Este fin de semana pasado fueron las elecciones en Cataluña. Transcurrieron en circunstancias un tanto extrañas y no se sabe bien si fue por culpa del COVID-19 o de que las opciones no resultaban suficientemente atractivas, pero la clara vencedora de las mismas fue la abstención con más del 46%.

Somos muchos los que hemos crecido con ese mantra de que si no vas a votar luego no puedes quejarte y a mí personalmente esto no me convence en absoluto sino más bien todo lo contrario. Creo que precisamente es cuando votas cuando no puedes quejarte ya que has decidido que otros se quejen por ti. Sostengo esto basándome en el hecho de que votar no es otra cosa que elegir a tus representantes y que precisamente porque te representan, son ellos los que se quejan, debaten, aprueban leyes o presupuestos en tu lugar.

Con esto no quiero decir que los que se han abstenido ahora en Cataluña sea porque no quieran ser representados por alguna de las opciones que allí se han presentado. Más bien considero que han sido el hartazgo, la impotencia, el saberse nunca escuchado, esa sensación de ser utilizado para oscuros propósitos y la mentira, esa mentira descarada, descarnada, insolente, burlona y maquiavélica que se ha instalado entre nosotros, sobre todo esa es, la que tiene la culpa de todo.

Terrible panorama pues no podemos dejar de ver que la democracia es el menos malo de los sistemas de gobierno que podemos darnos los pueblos y ante este hecho la disyuntiva que se nos presenta es corajuda: quedarnos con nuestro trocito de representación y capacidad de queja, ese “a mí no me mires que yo no les he votado” o tratar de que las cosas cambien legitimando a esos en los que no creemos ni confiamos. Estamos ante la pescadilla que se muerde la cola, ante un nudo gordiano que sólo podemos deshacer cortando de raíz. Como se dice ahora, hay que cambiar el paradigma.

Llevamos meses escuchando hablar de la polarización de la política a los polarizadores de la misma. El Gobierno contra la oposición, los fachas contra los social-comunistas y nada se consigue más que odio y desencuentro entre españoles. Pues ha llegado la hora de cambiar el odio por amor y si no es amor, al menos respeto. Sí, lo sé… suena como muy naif pero no le veo otra solución.

¿Hay odio? Si. ¿Hay crispación? También.  Si no cambiamos nada, ¿seguirá todo igual? Por supuesto. Pues no queda otra, amigos, que cambiar odio por respeto, crispación por diálogo y romper de ese modo la peligrosa espiral en la que se está convirtiendo la política. Ya fuimos capaces de hacerlo. Juntos se sentaron Carrillo, Fraga, Suárez y Tarradellas. Ahora les toca el turno a Irene, Pedro, Pablo e Inés.

Nuestra tarea es exigir a nuestros representantes que se comporten como queremos, con responsabilidad, elegancia y altura de miras. Para esto han de oírnos y para oírnos no sirve quedarse en casa, no ya el día de las elecciones, sino los días, meses y años previos. Tenemos que querer cambiar nuestra realidad que no es otra cosa que querernos a nosotros bien y ser políticos.

Hemos de implicarnos en política, porque cuando esta se llene de gente buena, de calidad, respetuosa y dialogante, habremos roto el nudo. Habremos ganado.

*Registros de datos*
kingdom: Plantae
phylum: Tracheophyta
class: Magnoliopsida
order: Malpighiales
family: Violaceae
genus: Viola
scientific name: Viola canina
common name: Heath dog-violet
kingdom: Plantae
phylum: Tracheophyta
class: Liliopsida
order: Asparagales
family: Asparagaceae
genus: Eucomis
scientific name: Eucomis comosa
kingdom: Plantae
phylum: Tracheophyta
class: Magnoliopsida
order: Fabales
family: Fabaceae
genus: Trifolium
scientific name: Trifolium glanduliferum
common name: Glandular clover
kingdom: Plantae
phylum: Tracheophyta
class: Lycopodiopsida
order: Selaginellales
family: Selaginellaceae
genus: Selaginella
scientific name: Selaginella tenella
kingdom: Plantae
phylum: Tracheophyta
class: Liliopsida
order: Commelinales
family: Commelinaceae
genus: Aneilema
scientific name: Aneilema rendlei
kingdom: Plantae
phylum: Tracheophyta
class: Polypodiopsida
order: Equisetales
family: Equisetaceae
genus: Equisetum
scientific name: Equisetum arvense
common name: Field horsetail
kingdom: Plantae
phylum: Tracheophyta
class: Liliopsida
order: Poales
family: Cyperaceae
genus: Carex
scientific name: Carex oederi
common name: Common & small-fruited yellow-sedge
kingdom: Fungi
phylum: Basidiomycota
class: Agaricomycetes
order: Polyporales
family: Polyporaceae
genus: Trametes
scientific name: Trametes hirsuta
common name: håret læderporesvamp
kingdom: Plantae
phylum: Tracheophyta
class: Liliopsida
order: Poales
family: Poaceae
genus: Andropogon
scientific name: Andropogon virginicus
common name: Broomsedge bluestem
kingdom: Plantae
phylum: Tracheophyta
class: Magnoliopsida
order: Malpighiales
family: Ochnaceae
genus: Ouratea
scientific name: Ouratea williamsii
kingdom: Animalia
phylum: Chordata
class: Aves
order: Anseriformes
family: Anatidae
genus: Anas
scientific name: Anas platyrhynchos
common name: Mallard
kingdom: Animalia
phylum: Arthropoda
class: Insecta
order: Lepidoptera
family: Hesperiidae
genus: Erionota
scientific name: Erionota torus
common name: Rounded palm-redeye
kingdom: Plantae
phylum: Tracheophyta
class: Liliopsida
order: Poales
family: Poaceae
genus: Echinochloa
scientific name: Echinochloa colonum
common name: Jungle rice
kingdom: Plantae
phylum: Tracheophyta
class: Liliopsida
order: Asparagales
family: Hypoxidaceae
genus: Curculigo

*Instrucciones de la tarea*
Reproduce sin cambios el pasaje del artículo sobre la abstención en las elecciones catalanas que va desde "Este fin de" hasta "más del 46%.".

*Sección de respuesta*
Este fin de semana pasado fueron las elecciones en Cataluña. Transcurrieron en circunstancias un tanto extrañas y no se sabe bien si fue por culpa del COVID-19 o de que las opciones no resultaban suficientemente atractivas, pero la clara vencedora de las mismas fue la abstención con más del 46%.